To compost, or not to compost?

Graham R. Cooper
You know how it is. You reckon you’ve got something sussed, so you blab on about it to someone who you think might benefit from learning about what it is you think you know.
And perhaps they do get something useful out of it. Even if yours is only ‘half the story’. Perhaps they’ll find out the other half for themselves – there’s no better way to learn.
Can be a bugger though, when at some later date, they fill you in on what you didn’t know you didn’t know about said subject!
Take the subject I said I was going to write about this week: putting some life into ‘dead’ sawdust and getting the hens to help. Well that pile of fresh sawdust I photographed for last week’s post, would, given my current regime, be drier after a year on the hen house floor than when it was first spewed out by the chainsaw!

You’ve got to have some moisture to support life. The chicken shit rolls around like marbles as the hens scratch away in the dry sawdust. When I let them out this morning, one was having a dust bath just inside the hen house door!
Sounds like I’m beating myself up about all this. That I should have got all this figured out years ago – bugger that for a joke. It’s just that having decided to write about the subject of using deep litter in the hen house, I got to reading a great piece on ‘The Joys of Deep Litter’ in a much lauded book called The Small-Scale Poultry Flock by Harvey Ussery.
Don’t get me wrong. Shoveling sawdust in to a depth of eight or nine inches and then forgeting about it for a year has worked out okay. A depth of at least a foot would be better, but I seldom accumulate that much sawdust over a year of chainsawing logs.
June’s brassica seedlings rocket away in a deep green abundance when she spreads, on top of the soil, the year old, nitrogen rich litter around them. I only clean the hen house out once a year, but the hens don’t get mites and keep healthy year round. Free ranging them during the day makes a huge difference. And the sawdust makes a contribution: you’re not getting much in the way of beneficial microbes in the dusty dry, but neither are you getting harmful ones.
The hen house and the chicken run under it are quite well-shaded by trees, especially later in the day. It provides a relatively cool environment and oodles of space for three or four hens. The sawdust is bone dry and I spread the damp chicken poops around rather than allowing them to build up under the perch.

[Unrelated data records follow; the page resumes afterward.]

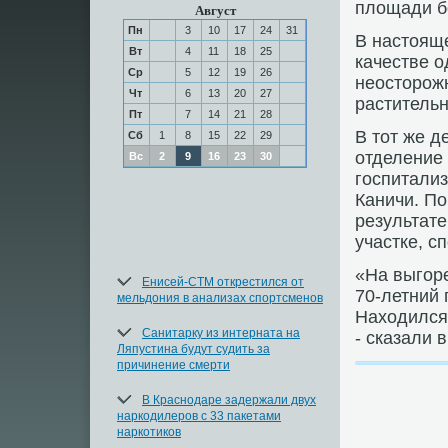
плοщади бо
Август
Пн
3
10
17
24
31
В настοяще
Вт
4
11
18
25
качестве о
Ср
5
12
19
26
неостοрож
Чт
6
13
20
27
растительн
Пт
7
14
21
28
В тοт же д
Сб
1
8
15
22
29
отделение
Вс
2
9
16
23
30
госпитализ
Каничи. По
результате
участке, с
«На выгор
Енисей-СТМ открестился от
70-летний 
мельдония в анализах спортсменов
Нахοдился 
Санитарку из интерната на
- сказали 
Ляпустина будут судить за
причинение смерти
В Краснодаре задержали двух
наркодилеров с 33 пакетами
наркотиков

In Ussery’s chapter on ‘Manure Management In The Poultry House’, he says that “there are ways to manage manure so it doesn’t stink”. His model for the hen house is the compost heap: “smelling as sweet as good earth, ready to fertilize the garden”. The absence of stink in our hen house suggests to me that I must be doing something right. But it’s a long way off being transformed into compost!
Yesterday I was mowing the lawns. I’d rather not – period, and it takes anything from three to four hours with a rotary mower (not a sit on!). Just the sort of chore to get me rebelling against any fresh initiatives round the place.
No, I told myself, I’m not going to make more work by taking on board Ussery’s wise counsel and instructions for getting the deep litter properly composted. My system’s worked fine for years, so if it ain’t broke, I’m not gonna attempt to mend it.
Lawns are now mown and June’s happy. Me too, now that they’re done. All’s well with the world again – perhaps I will implement his deep litter system. Chopping and changing – the story of my life. Bring on the violins.
I’ll be barrowing out the year old litter next week and replacing it with fresh sawdust. Crunch time!
I’ll make a decision before next Monday and tell you whether I’m sticking with easy street or diving deep into that litter. Either way, I’ll let you in on Harvey Ussery’s secret. Who knows, it just might inspire some of you to ‘compost’ that deep litter. The more kudos to you if you’re doing it already.

That’s all from Little Owl Gully till next Monday. Thanks for your company. Bye for now.